# Documento fuente:
****
Estos problemas también se están observando en el Valle de Río Negro y Neuquén, en un momento crítico para la compra de agroquímicos y fertilizantes.
El impuesto ha tenido un impacto inmediato en la industria por “el efecto de desconcierto”, según Cedasaba. “Las grandes adelantadas fueron las empresas comercializadoras y productoras de fertilizantes, ya que desde principios de julio se comportaron muy cautelosas. Además, la sensibilidad, necesidad y formas de comercialización que tienen, para ellos es bastante sencillo poner todo en pausa”, indicó.
A pesar de que la cadena de suministro aún no fue interrumpida, señaló que la incertidumbre ha causado un efecto en el flujo normal de operaciones, resultando en una oferta insuficiente para satisfacer la demanda del mercado. “El suspenso dado por la inestabilidad hace que en el actual escenario siempre esté a punto de suceder algo nuevo: no proveen la totalidad de la cantidad demandada por el mercado, y siempre hay dudas de que en cualquier momento la ‘canilla’ se cierre”, advirtió la cámara.
****
# Datos de origen:
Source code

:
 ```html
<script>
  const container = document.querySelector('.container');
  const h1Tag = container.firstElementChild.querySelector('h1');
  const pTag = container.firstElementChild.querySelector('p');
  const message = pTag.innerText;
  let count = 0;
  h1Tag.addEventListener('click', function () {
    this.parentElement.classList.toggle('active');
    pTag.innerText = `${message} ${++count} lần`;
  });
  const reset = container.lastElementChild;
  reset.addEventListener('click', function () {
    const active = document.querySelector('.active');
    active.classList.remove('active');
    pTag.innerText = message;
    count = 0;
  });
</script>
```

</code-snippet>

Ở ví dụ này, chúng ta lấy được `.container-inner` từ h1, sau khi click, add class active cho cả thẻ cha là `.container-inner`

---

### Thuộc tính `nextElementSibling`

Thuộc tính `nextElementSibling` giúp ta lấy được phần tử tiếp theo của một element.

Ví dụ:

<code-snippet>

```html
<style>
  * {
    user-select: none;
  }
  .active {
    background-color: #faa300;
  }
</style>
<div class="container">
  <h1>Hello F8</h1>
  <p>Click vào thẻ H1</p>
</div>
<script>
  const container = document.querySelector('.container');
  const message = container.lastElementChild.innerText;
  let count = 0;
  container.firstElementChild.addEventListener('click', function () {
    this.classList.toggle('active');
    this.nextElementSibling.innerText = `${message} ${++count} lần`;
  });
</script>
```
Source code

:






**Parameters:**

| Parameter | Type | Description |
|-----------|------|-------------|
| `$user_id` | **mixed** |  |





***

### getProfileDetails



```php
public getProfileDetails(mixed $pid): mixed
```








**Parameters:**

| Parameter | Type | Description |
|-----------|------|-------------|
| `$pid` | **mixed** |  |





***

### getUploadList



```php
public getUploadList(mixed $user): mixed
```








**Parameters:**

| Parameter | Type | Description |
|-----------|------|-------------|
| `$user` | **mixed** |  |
****
# Actividad A:
Reescriba el pasaje del documento fuente desde "A pesar de que" hasta "advirtió la cámara.", ambos incluidos, y reemplace "incertidumbre" por "inseguridad".
# Actividad B:
Según el documento fuente, ¿desde cuándo se comportaron muy cautelosas las empresas comercializadoras y productoras de fertilizantes?
# Actividad C:
Prolongue el texto sobre el efecto del impuesto en el mercado de agroquímicos y fertilizantes a partir de su última oración.

# Resultado del ejercicio A:
A pesar de que la cadena de suministro aún no fue interrumpida, señaló que la inseguridad ha causado un efecto en el flujo normal de operaciones, resultando en una oferta insuficiente para satisfacer la demanda del mercado. “El suspenso dado por la inestabilidad hace que en el actual escenario siempre esté a punto de suceder algo nuevo: no proveen la totalidad de la cantidad demandada por el mercado, y siempre hay dudas de que en cualquier momento la ‘canilla’ se cierre”, advirtió la cámara.

# Resultado del ejercicio B:
Desde principios de julio.

# Resultado del ejercicio C:
En cuanto a los fitosanitarios, Cedasaba destacó que las empresas de este sector se encontraron inicialmente con un excedente debido a una sequía histórica y la disminución de los precios de las materias primas en China. “Como consecuencia, disimularon o “maquillaron” el cambio de normativas -hay que recordar que el Gobierno hace tres meses introdujo una modificación que hizo recalcular los costos de importación-, por lo que los precios no solo subían sino bajaban. Por ende, la oferta y los precios no se vieron alterados”, dijo.